The Senate Committee on Australia as a Technology and Financial Centre handed down its final report this week and has made 12 recommendations for how the government should treat cryptoassets.

Those recommendations include simplifying the way cryptocurrency capital gains are treated under tax law, the establishment of a market licensing regime for cryptocurrency exchanges, and a 10 per cent tax discount for businesses that mine cryptocurrency using renewable energy.

Committee Chair, Senator Andrew Bragg, said its investigation into cryptocurrency was of particular importance to younger Australians who are more inclined to invest in digital assets.

“Younger people are interested in digital assets and cryptocurrency because it provides them with agency and control that wasn't available to prior generations,” Bragg said when delivering the findings.

“We want Australians to have access to the best ideas, the best new options, the most choice, the most agency and the lowest prices.

“We don't want people to be dependent upon great big institutions like banks.

“We want people to be able to become the master of their own domain to the greatest extent possible, and that is what I think cryptocurrency and digital assets offer Australians.”

Changes to capital gains tax (CGT) law might be of particular interest to cryptocurrency investors.

Under the current tax system, just about every use of cryptocurrency – selling, using for transactions, converting to other currencies, or trading – results in a CGT event, complicating the use of decentralised finance (DeFi) products and making it more difficult for crypto investors to accurately report their tax.

The committee wants to change that, making it so that cryptocurrency transactions will “only create a CGT event when they genuinely result in a clearly definable capital gain or loss”.

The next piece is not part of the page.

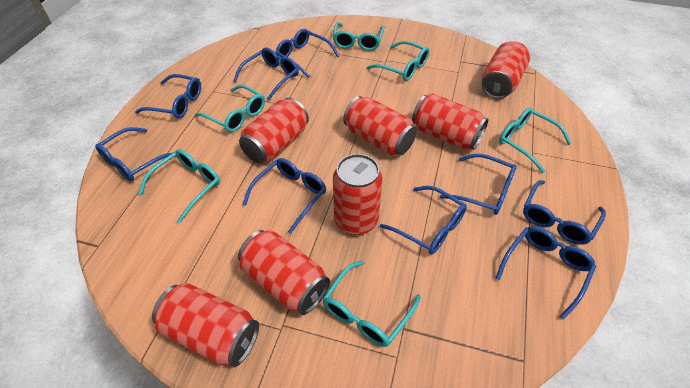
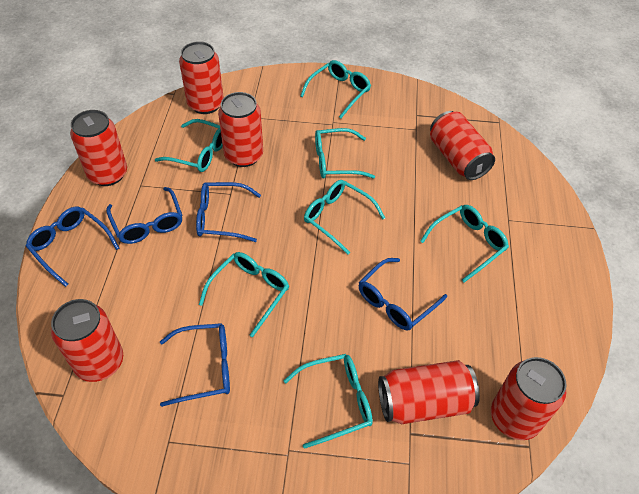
blue glasses: 9 -> 5
turquoise glasses: 6 -> 7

Interestingly, the committee has also recommended the government update corporate law to allow for a decentralised autonomous organisation (DAO) company structure, formalising an increasingly common way blockchain and cryptocurrency organisations are self-managed.

Other recommendations from the committee appear to favour consumer protections, such as a purpose-built market licensing regime for cryptocurrency exchanges, alongside a minimum standards cryptocurrency custody regime.

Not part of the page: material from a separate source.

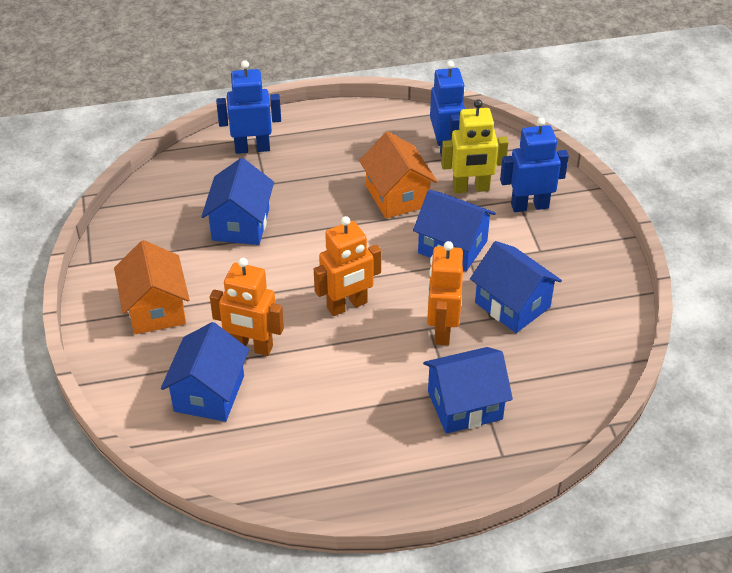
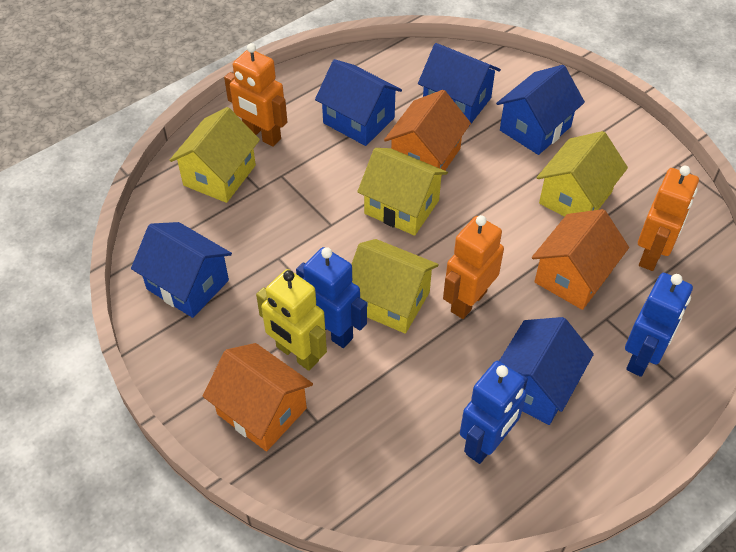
orange house: 2 -> 3
yellow house: 0 -> 4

Jonathon Miller, Managing Director of cryptocurrency exchange Kraken Australia, said he was supportive of the committee’s recommendations but was wary about the proposed market license changes, noting that existing anti-money laundering and counter-terrorism financing (AML/CTF) obligations have well-served the local industry.

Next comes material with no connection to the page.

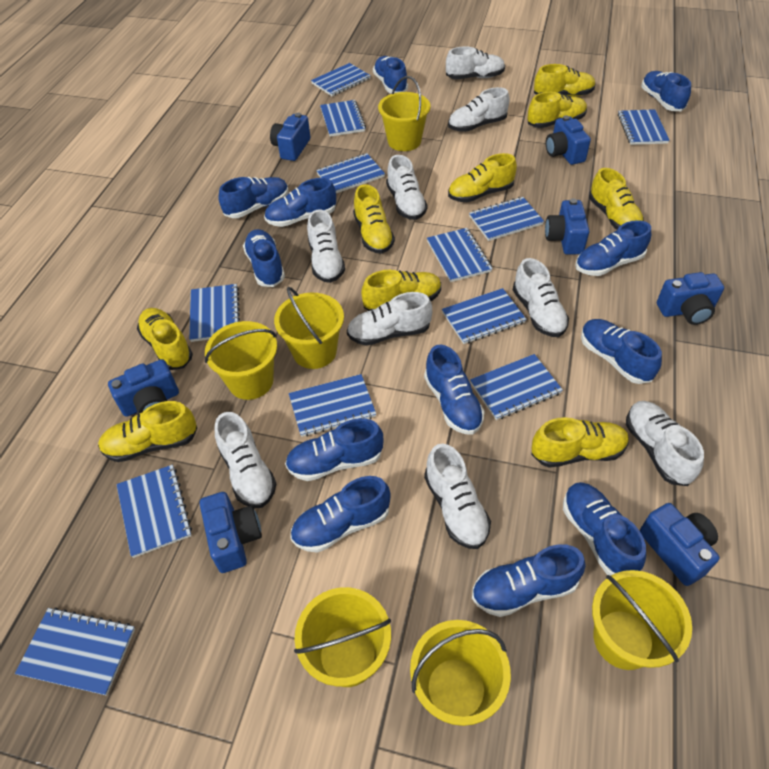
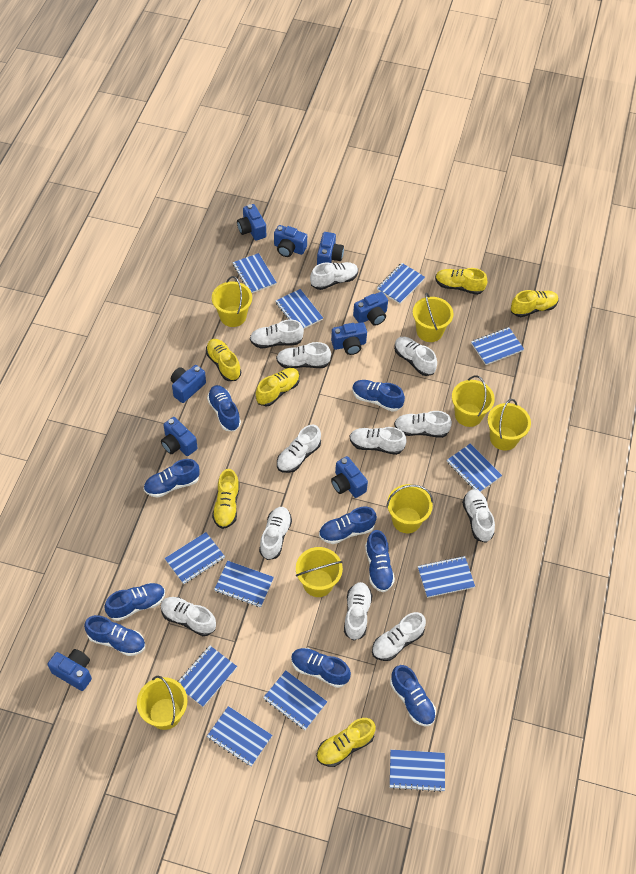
blue camera: 7 -> 9
blue shoe: 12 -> 9
white shoe: 9 -> 12
yellow bucket: 6 -> 7
yellow shoe: 9 -> 6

“Indeed, it is highly contentious whether licensing market regimes are fit for purpose for crypto exchanges,” he said.

“We don’t have to look far to see the effects of a heavy market license on the industry of other jurisdictions such as Japan whereby only a small handful of exchanges are able to manage the costs associated with maintaining market licenses and those costs are ultimately passed onto consumers.

“On the same note, creating frameworks for custodial and depository services is positive, but there is the risk that the industry will be overburdened by regimes that are not fit for purpose and lead providers to shift operations offshore.”